Stars like Porter, who strutted the red carpet in a “tuxedo gown” by the designer Christian Siriano, are using fashion to show one route forward for the Academy Awards.
Whenever friends tell me they are feeling blue, I tell them to take a weekend, stock up on cold seltzer, and binge “Pose.” The show, which aired on FX last year, takes place in the spangled, sparkling demimonde of the New York drag-ball scene in the nineteen-eighties, where glamour met house music met vibrant queer expression met a hot-glue gun and a prayer. The show is a Funfetti cake of visual pleasure, and one of the highlights is Billy Porter, who plays the ballroom m.c. Pray Tell, barking orders from the stage in neon-green suits and enormous fedoras. Porter, who also has had major success on Broadway (he won a Tony for playing the drag queen Lola in “Kinky Boots”), has been making the most of the press circuit for his show’s début season, working every red carpet that he has appeared on this year with a zeal and creativity that makes everyone else look drab. At the A.F.I. Awards, in January, Porter wore a floor-length gown the color of farm-fresh egg yolks beneath a golden blazer. At the Golden Globes, two days later, he wore a hot-pink cloak, displaying the garment like a bird of paradise flapping its way through a mating dance. And, at the Critics’ Choice Awards, he wore a chocolate satin suit with a comically oversized soft-peach bow at the hip, a fanciful caricature of a cummerbund.
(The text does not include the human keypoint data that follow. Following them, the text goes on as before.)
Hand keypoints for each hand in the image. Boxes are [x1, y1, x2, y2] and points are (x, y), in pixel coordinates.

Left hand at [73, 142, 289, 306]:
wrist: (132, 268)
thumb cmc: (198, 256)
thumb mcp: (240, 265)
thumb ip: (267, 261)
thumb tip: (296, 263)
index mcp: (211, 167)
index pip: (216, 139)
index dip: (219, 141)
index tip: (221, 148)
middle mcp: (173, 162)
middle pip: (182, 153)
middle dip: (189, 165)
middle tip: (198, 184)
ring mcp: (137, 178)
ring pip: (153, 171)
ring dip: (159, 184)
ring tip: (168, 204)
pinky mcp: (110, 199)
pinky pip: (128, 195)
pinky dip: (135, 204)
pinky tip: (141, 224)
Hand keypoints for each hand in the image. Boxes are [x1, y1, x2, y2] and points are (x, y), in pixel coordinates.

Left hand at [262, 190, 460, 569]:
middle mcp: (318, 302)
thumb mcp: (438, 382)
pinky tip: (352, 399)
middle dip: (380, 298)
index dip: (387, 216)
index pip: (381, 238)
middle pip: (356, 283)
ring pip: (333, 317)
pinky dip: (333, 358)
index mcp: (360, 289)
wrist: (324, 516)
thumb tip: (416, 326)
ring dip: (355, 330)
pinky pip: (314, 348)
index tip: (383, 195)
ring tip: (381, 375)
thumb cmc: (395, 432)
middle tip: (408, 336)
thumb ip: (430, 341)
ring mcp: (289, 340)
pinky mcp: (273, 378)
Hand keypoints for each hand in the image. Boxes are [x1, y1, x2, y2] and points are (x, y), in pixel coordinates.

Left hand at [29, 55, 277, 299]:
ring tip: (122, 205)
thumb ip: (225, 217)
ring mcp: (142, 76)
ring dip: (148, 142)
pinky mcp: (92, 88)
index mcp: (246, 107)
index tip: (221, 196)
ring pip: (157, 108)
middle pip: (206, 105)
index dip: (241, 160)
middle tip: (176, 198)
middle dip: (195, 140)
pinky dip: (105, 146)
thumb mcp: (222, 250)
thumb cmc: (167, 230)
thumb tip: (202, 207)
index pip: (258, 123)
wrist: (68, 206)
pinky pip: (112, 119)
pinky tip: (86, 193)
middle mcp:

On the Oscars red carpet, on Sunday night, Porter managed to outdo himself yet again. He wore a “tuxedo gown” by the designer and “Project Runway” winner Christian Siriano, a sumptuous collision of butch-femme aesthetics. The top half of the outfit fit like a traditional men’s tuxedo, in plush black velvet, with oversized satin lapels; the bottom half, also an inky river of velvet, flared out into a massive bell skirt. His torso looked like it was smoking a cigar with a brandy, while his skirt looked like it was ready for a gothic Victorian-era coronation. Porter, who interviewed celebrities on the red carpet as part of ABC’s pre-show special, was one of the first people to arrive, and his dramatic look felt like a dare to everyone who would follow.
In his red-carpet work, Siriano has made a concerted effort to dress queer artists, plus-size bodies, and women of color, offering celebrities who have felt ignored or excluded from the world of high fashion a chance to drape themselves in old-Hollywood glamour. In 2016, the actress Leslie Jones tweeted that no designers wanted to dress her for the premier of “Ghostbusters.” Siriano came to the rescue, and Jones’s off-the-shoulder red gown became a coveted item—“we sold hundreds of that red gown,” Siriano later said.
In a piece for Vogue about his Oscars outfit, Porter recalled approaching Siriano at the after-party for the designer’s most recent fashion show. He had learned that he’d be hosting a pre-Oscars show for ABC, and he asked Siriano if he’d make him a gown. (Siriano’s response: “AAAAA-BSOLUTELY.”) Porter wrote that he wanted to wear the gown in order to play with the gender binary, to melt the lines between masculine and feminine that red-carpet conventions tend to reinforce. “My goal is to be a walking piece of political art every time I show up. To challenge expectations. What is masculinity? What does that mean?” Porter’s outfit set a tone for the evening. So much of the history of the Oscars is about good behavior: wearing tasteful, elegant gowns, thanking the right people when you graciously accept your statuette. But, as Richard Brody wrote, in a piece sharing his awards predictions, as long as the Oscars remains a “stodgy, sometimes shticky, backward-looking self-celebration of a wealthy, and mostly white and male, industry,” it will be at risk of becoming irrelevant in a changing world. Stars like Porter, who strutted the red carpet as assistants helped fluff out the hemline of his skirt, are using fashion to show one route forward for the festivities. “People are going to be really uncomfortable with my black ass in a ball gown,” he wrote. “But it’s not anybody’s business but mine.”